Consignes —
(a) D'après l'extrait, à combien s'élèvent les revenus déclarés par Denis Mantourov en 2013 ?
(b) Recopiez tout l'extrait depuis « Industrie et Commerce » jusqu'à « dans la vie. » inclus.
(c) Relevez toutes les personnes désignées par leur nom dans l'extrait.

Extrait fourni —
· · · ·
Par exemple il gère l’épineux dossier du rapprochement du constructeur
automobile biélorusse MAZ avec le russe KAMAZ. Il se prononce sur les
nouvelles aides publiques à l’industrie automobile nationale.
Sur le plan hiérarchique Arkady Dvorkovich est placé sous les ordres de
Dimitry Medvedev, le Premier ministre russe. Mais celui-ci n’est pas
réputé pour son implication dans le processus décisionnaire. Pour toute
décision importante les vice-Premier ministres doivent solliciter
l’accord du président Poutine qui se réserve le rôle de l’arbitre.
Industrie et Commerce
Denis Mantourov, ministre de l’Industrie et du Commerce est le numéro
deux dans les décisions concernant l’industrie automobile. Diplômé de
sociologie, il a aussi suivi une formation à l’économie. Il a travaillé
dans l’industrie aéronautique en tant que directeur commercial dans les
usines. Sa carrière a subitement décollé en 2001, après l’arrivée de
Vladimir Poutine à la présidence de la Russie. Peu de temps après
M.Mantourov a pris la direction d’une administration fédérale.
Aujourd’hui Denis Mantourov donne l’impression de réussir dans la vie.
Avec des revenus déclarés de 3,5 millions de dollars en 2013, il fait
partie des trois fonctionnaires du gouvernement actuel qui affichent des
revenus les plus élevés. Il s’agit des revenus annuels et non du
patrimoine, et cette statistique tient compte uniquement des revenus qui
ont fait l’objet d’une déclaration fiscale par l’intéressé ou par son
épouse.
· · · ·
Entrées —

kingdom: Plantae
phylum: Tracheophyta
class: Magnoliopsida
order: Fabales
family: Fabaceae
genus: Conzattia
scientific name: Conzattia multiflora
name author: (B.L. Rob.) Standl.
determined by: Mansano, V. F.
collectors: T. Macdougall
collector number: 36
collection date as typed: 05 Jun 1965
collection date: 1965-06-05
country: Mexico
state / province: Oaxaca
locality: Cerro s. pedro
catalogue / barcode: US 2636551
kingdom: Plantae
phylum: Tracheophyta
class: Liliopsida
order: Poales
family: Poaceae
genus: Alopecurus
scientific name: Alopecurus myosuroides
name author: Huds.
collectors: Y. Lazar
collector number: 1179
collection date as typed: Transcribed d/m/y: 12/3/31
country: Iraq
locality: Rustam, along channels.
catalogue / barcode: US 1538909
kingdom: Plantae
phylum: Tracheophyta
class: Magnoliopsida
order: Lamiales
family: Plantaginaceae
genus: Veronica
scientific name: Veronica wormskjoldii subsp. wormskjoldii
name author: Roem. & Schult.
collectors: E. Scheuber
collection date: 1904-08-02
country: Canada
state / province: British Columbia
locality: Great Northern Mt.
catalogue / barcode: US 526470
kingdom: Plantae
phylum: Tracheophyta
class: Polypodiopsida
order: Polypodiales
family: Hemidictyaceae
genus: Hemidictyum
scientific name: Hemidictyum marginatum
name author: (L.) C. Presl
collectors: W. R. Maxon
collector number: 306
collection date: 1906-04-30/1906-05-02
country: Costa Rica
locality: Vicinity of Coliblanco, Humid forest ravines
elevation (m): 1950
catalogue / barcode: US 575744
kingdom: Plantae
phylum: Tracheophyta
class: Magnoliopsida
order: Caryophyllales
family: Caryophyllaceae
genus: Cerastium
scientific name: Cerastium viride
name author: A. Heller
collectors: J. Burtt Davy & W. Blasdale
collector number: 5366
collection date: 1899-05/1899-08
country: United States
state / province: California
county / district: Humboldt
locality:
· · · ·
Réponses par consigne —
(a) 3,5 millions de dollars.

(b)
Industrie et Commerce
Denis Mantourov, ministre de l’Industrie et du Commerce est le numéro
deux dans les décisions concernant l’industrie automobile. Diplômé de
sociologie, il a aussi suivi une formation à l’économie. Il a travaillé
dans l’industrie aéronautique en tant que directeur commercial dans les
usines. Sa carrière a subitement décollé en 2001, après l’arrivée de
Vladimir Poutine à la présidence de la Russie. Peu de temps après
M.Mantourov a pris la direction d’une administration fédérale.
Aujourd’hui Denis Mantourov donne l’impression de réussir dans la vie.

(c) Arkady Dvorkovich, Dimitry Medvedev, Vladimir Poutine, Denis Mantourov